Incomplete immune response to coxsackie B viruses associates with early autoimmunity against insulin

Abstract

Viral infections are associated with autoimmunity in type 1 diabetes. Here, we asked whether this association could be explained by variations in host immune response to a putative type 1 etiological factor, namely coxsackie B viruses (CVB). Heterogeneous antibody responses were observed against CVB capsid proteins. Heterogeneity was largely defined by different binding to VP1 or VP2. Antibody responses that were anti-VP2 competent but anti-VP1 deficient were unable to neutralize CVB, and were characteristic of children who developed early insulin-targeting autoimmunity, suggesting an impaired ability to clear CVB in early childhood. In contrast, children who developed a GAD-targeting autoimmunity had robust VP1 and VP2 antibody responses to CVB. We further found that 20% of memory CD4(+) T cells responding to the GAD65247-266 peptide share identical T cell receptors to T cells responding to the CVB4 p2C30-51 peptide, thereby providing direct evidence for the potential of molecular mimicry as a mechanism for GAD autoimmunity. Here, we highlight functional immune response differences between children who develop insulin-targeting and GAD-targeting autoimmunity, and suggest that children who lose B cell tolerance to insulin within the first years of life have a paradoxical impaired ability to mount humoral immune responses to coxsackie viruses.
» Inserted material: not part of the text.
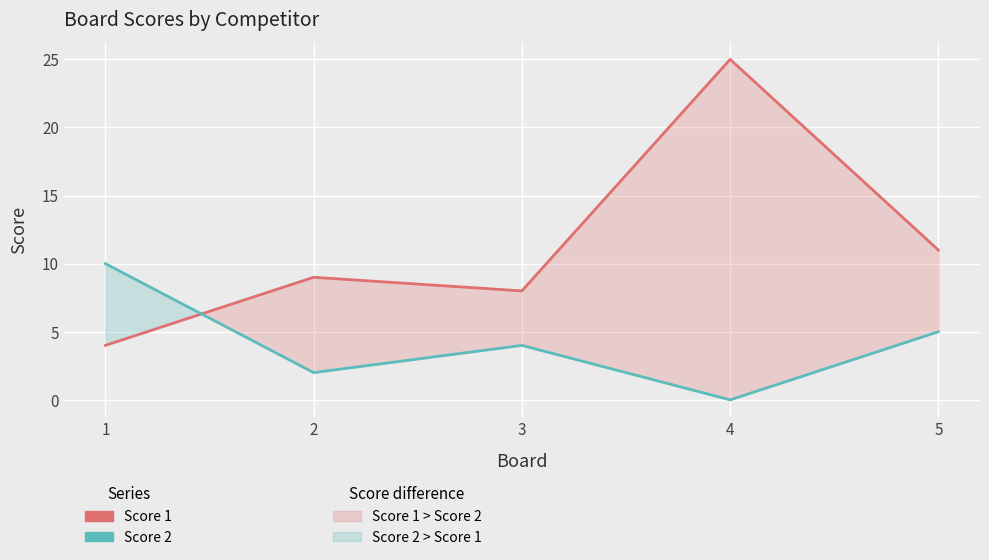

At which label does Score 2 reach its minimum?

4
Figure 1. Antibody responses against CVB capsid proteins.

Antibody titers against VPs of CVB1-6 are represented as a heat map where each vertical line is a sample (n = 440), and the intensity of the color corresponds to the relative light units (RLU) immunoprecipitated in the LIPS assay. Four clusters were identified by hierarchical clustering of Euclidean distances calculated from anti-VP1 and anti-VP2 antibody titers. The clusters represent samples with weak responses to VP1 and/or VP2 (cluster 1, weak), samples with strong and dominant VP2 antibody responses (cluster 2, VP2), samples with strong and dominant VP1 antibody responses (cluster 3, VP1), and samples with strong VP1 and VP2 antibody responses (cluster 4, VP1/VP2). Within each cluster, there is a small subset of samples with strong antibodies to VP4.
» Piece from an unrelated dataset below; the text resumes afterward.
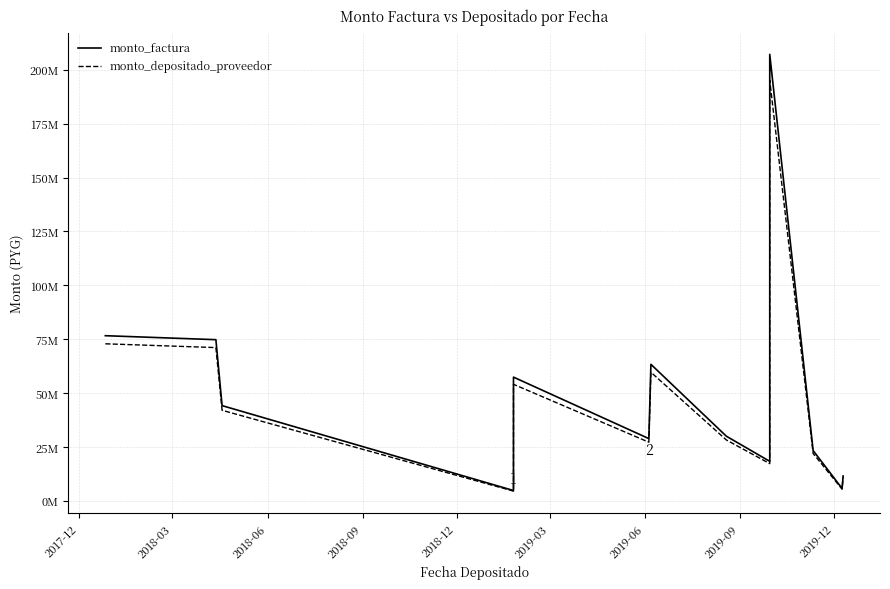

What is the maximum value for monto_depositado_proveedor?

195133422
Figure 2. Anti-VP1 antibodies inhibit CVB plaque formation.

Plaque neutralization tests using CVB3 were performed with 8 representative sera that were selected based on their anti-CVB profile (Supplementary Fig. 3) as strong anti-VP2 and VP1 antibodies (filled symbols), or strong anti-VP2 antibodies only (open symbols). Despite similar anti-VP2 titers in each serum, the anti-VP1 high titer sera had >100-fold stronger neutralization capacity than the anti-VP1 deficient sera. ****p-value < 0.0001 based on repeated measures ANOVA with Bonferroni post-test comparisons.

Figure 3. Early insulin autoimmunity is associated with a reduced anti-VP1 CVB antibody response.
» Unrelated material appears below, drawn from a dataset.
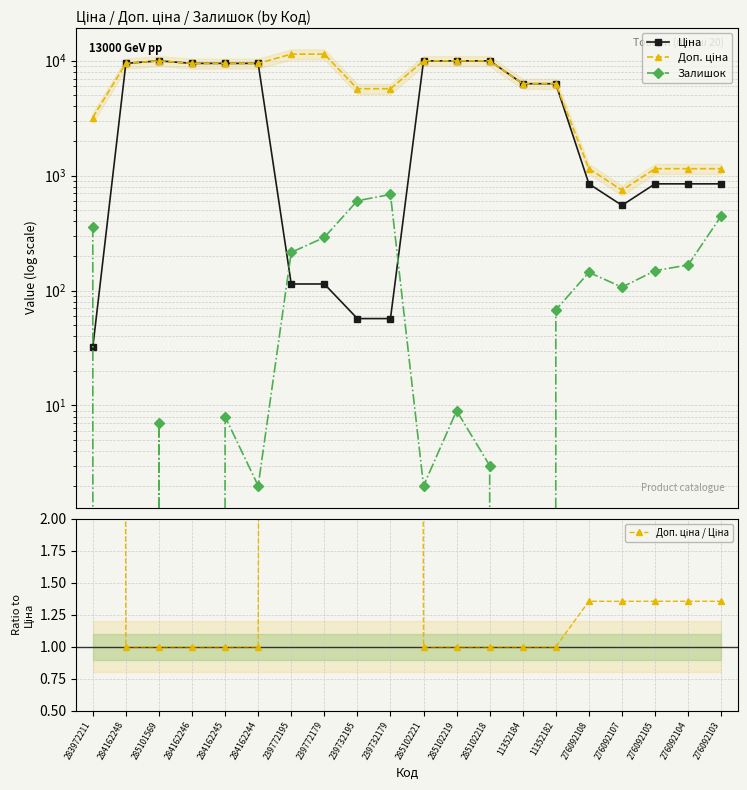

Which series changed the most between 284162248 and 276092103?

Ціна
Anti-CVB antibodies in sera from 89 children genetically at risk for type 1 diabetes and followed for beta cell autoantibody development in the BABYDIET study. Anti-VP1 (a), anti-VP2 (b) and anti-VP4 (c) antibodies at 3 years of age (y axis) are shown in children stratified as beta cell autoantibody negative throughout follow-up (no autoimmunity), beta cell autoantibody seroconversion before age 3 years with IAA as the first detected autoantibodies (early insulin), and beta cell autoantibody seroconversion with GAD as the first detected autoantibody target (GAD). Each point is an individual and the horizontal bar indicates the median. For the early insulin autoimmunity children, the unique symbols correspond to data points of an individual child. *p-value < 0.05 or **p-value < 0.01 based on comparison with early insulin autoimmunity group for the corresponding CVB serotype using the Mann Whitney U test.

Figure 4. Maternal anti-CVB antibodies are not associated with beta cell autoimmunity.

Anti-VP1 antibodies in cord blood serum of BABYDIAB study participants stratified as beta cell autoantibody negative throughout follow-up (no autoimmunity), beta cell autoantibody seroconversion before age 3 years with IAA as the first detected autoantibodies (early insulin), and beta cell autoantibody seroconversion with GAD as the first detected autoantibody target (GAD). Each point is an individual and the horizontal bar indicates the median. No significant differences based on comparison with early insulin autoimmunity group for the corresponding CVB serotype using the Mann Whitney U test.